Only one team – Moeller – has managed to beat a Currence-led team more times.  Both of Massillon’s losses to the Magics have occurred at the Rubber Bowl, by a 9-7 score in 1977 and 26-24 in 1981.


The Magics have beaten Cuyahoga Falls (13-3), Akron East (35-12), and Lancaster (24-13).


Tigers holding statistical

edge over opponents


By The Independent Staff


MASSILLON – Heading into Saturday night’s Rubber Bowl game against Barberton, the Tigers hold wide margins of difference in team statistics over their opponents.


Massillon has totaled 95 first downs for an average of nearly 16 per game, while the opposition has just 46 total.


In total yardage the Tigers hold a huge 1,926 to 829 advantage.
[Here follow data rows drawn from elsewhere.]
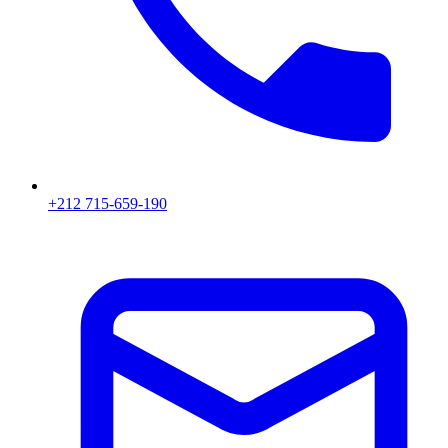
+212 715-659-190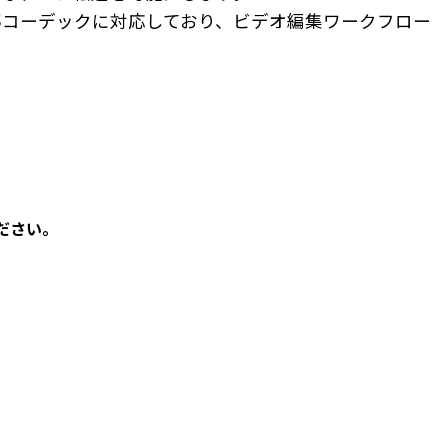
.264/H.265コーデックに対応しており、ビデオ編集ワークフロー
ださい。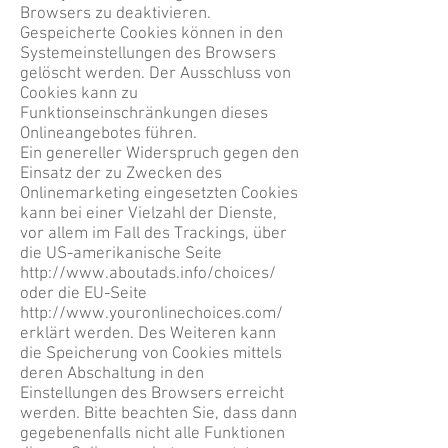
Browsers zu deaktivieren.
Gespeicherte Cookies können in den
Systemeinstellungen des Browsers
gelöscht werden. Der Ausschluss von
Cookies kann zu
Funktionseinschränkungen dieses
Onlineangebotes führen.
Ein genereller Widerspruch gegen den
Einsatz der zu Zwecken des
Onlinemarketing eingesetzten Cookies
kann bei einer Vielzahl der Dienste,
vor allem im Fall des Trackings, über
die US-amerikanische Seite
http://www.aboutads.info/choices/
oder die EU-Seite
http://www.youronlinechoices.com/
erklärt werden. Des Weiteren kann
die Speicherung von Cookies mittels
deren Abschaltung in den
Einstellungen des Browsers erreicht
werden. Bitte beachten Sie, dass dann
gegebenenfalls nicht alle Funktionen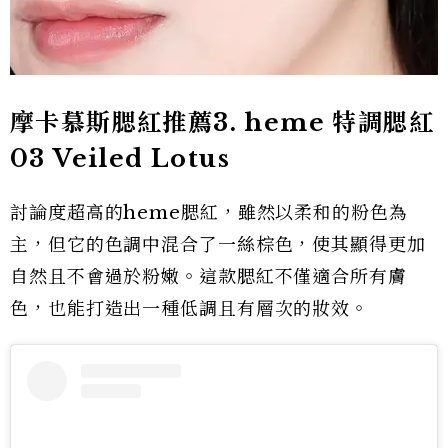
摩卡慕斯腮紅推薦3.
heme 特調腮紅
03 Veiled Lotus
討論度超高的heme腮紅，雖然以柔和的粉色為
主，但它的色調中混合了一絲棕色，使其顯得更加
自然且不會過於粉嫩。這款腮紅不僅適合所有膚
色，也能打造出一種低調且有層次的妝效。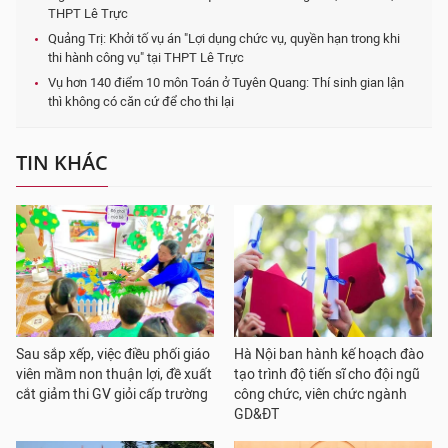
THPT Lê Trực
Quảng Trị: Khởi tố vụ án "Lợi dụng chức vụ, quyền hạn trong khi
thi hành công vụ" tại THPT Lê Trực
Vụ hơn 140 điểm 10 môn Toán ở Tuyên Quang: Thí sinh gian lận
thì không có căn cứ để cho thi lại
TIN KHÁC
Sau sắp xếp, việc điều phối giáo
Hà Nội ban hành kế hoạch đào
viên mầm non thuận lợi, đề xuất
tạo trình độ tiến sĩ cho đội ngũ
cắt giảm thi GV giỏi cấp trường
công chức, viên chức ngành
GD&ĐT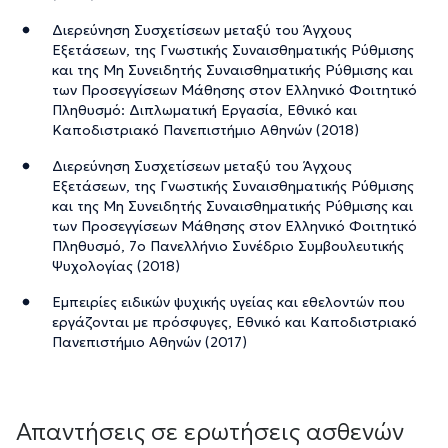
Διερεύνηση Συσχετίσεων μεταξύ του Άγχους
Εξετάσεων, της Γνωστικής Συναισθηματικής Ρύθμισης
και της Μη Συνειδητής Συναισθηματικής Ρύθμισης και
των Προσεγγίσεων Μάθησης στον Ελληνικό Φοιτητικό
Πληθυσμό: Διπλωματική Εργασία, Εθνικό και
Καποδιστριακό Πανεπιστήμιο Αθηνών (2018)
Διερεύνηση Συσχετίσεων μεταξύ του Άγχους
Εξετάσεων, της Γνωστικής Συναισθηματικής Ρύθμισης
και της Μη Συνειδητής Συναισθηματικής Ρύθμισης και
των Προσεγγίσεων Μάθησης στον Ελληνικό Φοιτητικό
Πληθυσμό, 7ο Πανελλήνιο Συνέδριο Συμβουλευτικής
Ψυχολογίας (2018)
Εμπειρίες ειδικών ψυχικής υγείας και εθελοντών που
εργάζονται με πρόσφυγες, Εθνικό και Καποδιστριακό
Πανεπιστήμιο Αθηνών (2017)
Απαντήσεις σε ερωτήσεις ασθενών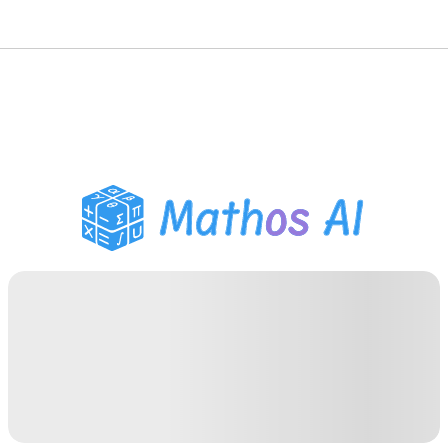
Solveur de Maths
Tuteur IA
Assistant Devoirs PDF
Outils d'étude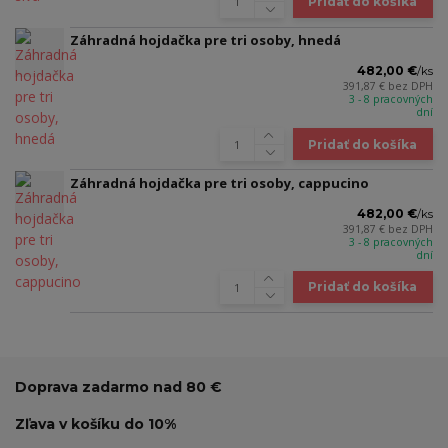
Pridať do košíka
Záhradná hojdačka pre tri osoby, hnedá
482,00 €
/
ks
391,87 €
bez DPH
3 - 8 pracovných
dní
Pridať do košíka
Záhradná hojdačka pre tri osoby, cappucino
482,00 €
/
ks
391,87 €
bez DPH
3 - 8 pracovných
dní
Pridať do košíka
Doprava zadarmo nad 80 €
Zľava v košíku do 10%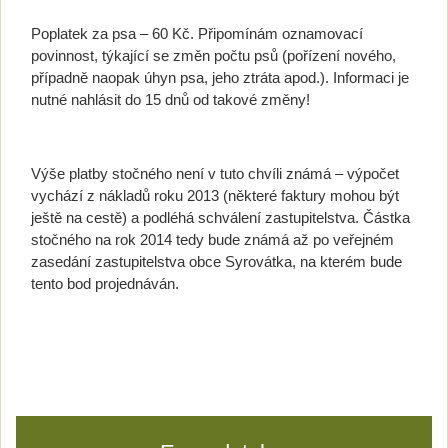
Poplatek za psa – 60 Kč. Připomínám oznamovací
povinnost, týkající se změn počtu psů (pořízení nového,
případně naopak úhyn psa, jeho ztráta apod.). Informaci je
nutné nahlásit do 15 dnů od takové změny!
Výše platby stočného není v tuto chvíli známá – výpočet
vychází z nákladů roku 2013 (některé faktury mohou být
ještě na cestě) a podléhá schválení zastupitelstva. Částka
stočného na rok 2014 tedy bude známá až po veřejném
zasedání zastupitelstva obce Syrovátka, na kterém bude
tento bod projednáván.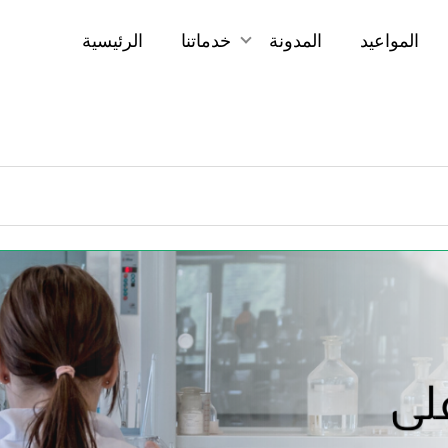
المواعيد
المدونة
خدماتنا
الرئيسية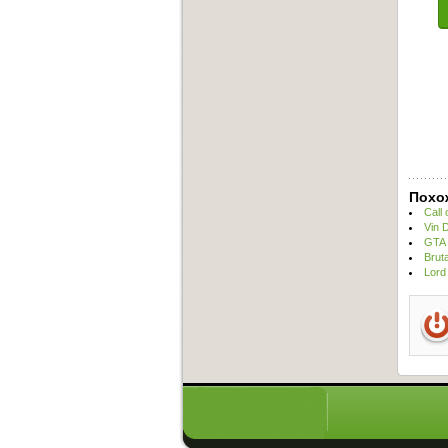
Похо
Call
Vin 
GTA 
Brut
Lord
Rushing wise Massillon has 1,219 yards as opposed to 481, while passing favors the local unit 707 to 348.


The number of plays from scrimmage also favors Massillon 337 to 292.  Average gain per down finds the Tigers at 5.7 and their foes at a paltry 2.8.


Individually, Craig Johnson is an offensive leader in three categories.   The senior has gained 661 yards rushing on 89 carries for an average 7.4 per tote, while scoring 72 points and returning four kick-offs for 74 yards.


Senior Chris Spielman is the top punt returner with an average of 14.9 with 13 come-backs for 194 yards.


In the receiving department, both Bruce Spicer and Johnson have nine receptions.  Spicer’s yardage gained stands at 130.


Quarterback Brian Dewitz is completing 48 percent of his passes, connecting on 24 of 50 tries for 442 yards and four touchdowns.


Punter Tom Gruno is averaging 39.1 yards per boot.


On defense, Robert Neff has two fumble recoveries to lead that category while Steve Walterhouse and Spielman share the top spot in interceptions with three.


Spielman leads the defense in tackles with 41 and assists with 23, but Neff is right behind with respective totals of 38 and 18.  Gruno is next at 34 and six.



Johnson’s TD ramble of highlight quality



Independent Sports Editor


AKRON – If Massillon Tiger football had a highlights film at season’s end, Craig Johnson made a strong bid for squatter’s rights to the opening scene.


The 5-foot-10 inch, 185-pound senior displayed more moves than a belly dancer on a 47-yard touchdown reception from quarterback Brian Dewitz.


Johnson’s razzle-dazzle TD scamper came on the first play of the fourth period of Saturday’s 38-7 win over the Barberton Magics at the Rubber Bowl.


“That was the best reversed-field run I’ve seen in a long while,” Tiger head coach Mike Currence said of the spectacular dash.  “I had already grabbed someone by the shirt on the sidelines to send him in with our next play.”


“I thought Johnson was going to be tackled,” he added.  “I asked Craig if he was down and he said ‘No, coach.’”


The TD pass-run occurred one play after Cornell Jackson picked off the fourth Barberton pass of the game.  On the first play following the theft, Dewitz hit Johnson on the right sideline near the Magic bench.


Johnson was hit, grabbed by another would-be tackler and spun around.  Massillon’s leading ground gainer took it from there, running parallel to the end zone to the left sidelines and eventually to pay dirt.


“I was wide open, caught the ball and a guy grabbed me by the shirt and spun me around in the right direction,” Johnson said.  “I just saw things opening up from thee.”


Johnson, who also gained 69 yards on 12 carries for two touchdowns, is a newcomer to Tiger football.  He transferred from Canton Timken, and ran track as a junior.


“It was kinda hard at first,” Johnson said.  “I couldn’t open myself up the way I wanted to.  I already knew quite a few of the guys on the team from track last season.


Currence said Johnson has had no trouble adapting to his teammates this season, though he said the senior has made great strides in learning the system.


“The thing about Craig is that he gets along well with everybody.  He has such a pleasant personality,” Currence said.  “Nearly all the kids on the team have been under the system for eight years, and they know it almost was well as the coaches.


“Yeah, it’s been tough on Craig from that standpoint the Tiger grid boss said.  “He was going both ways, but we decided to have him concentrate on offense.  He’s a great kid.”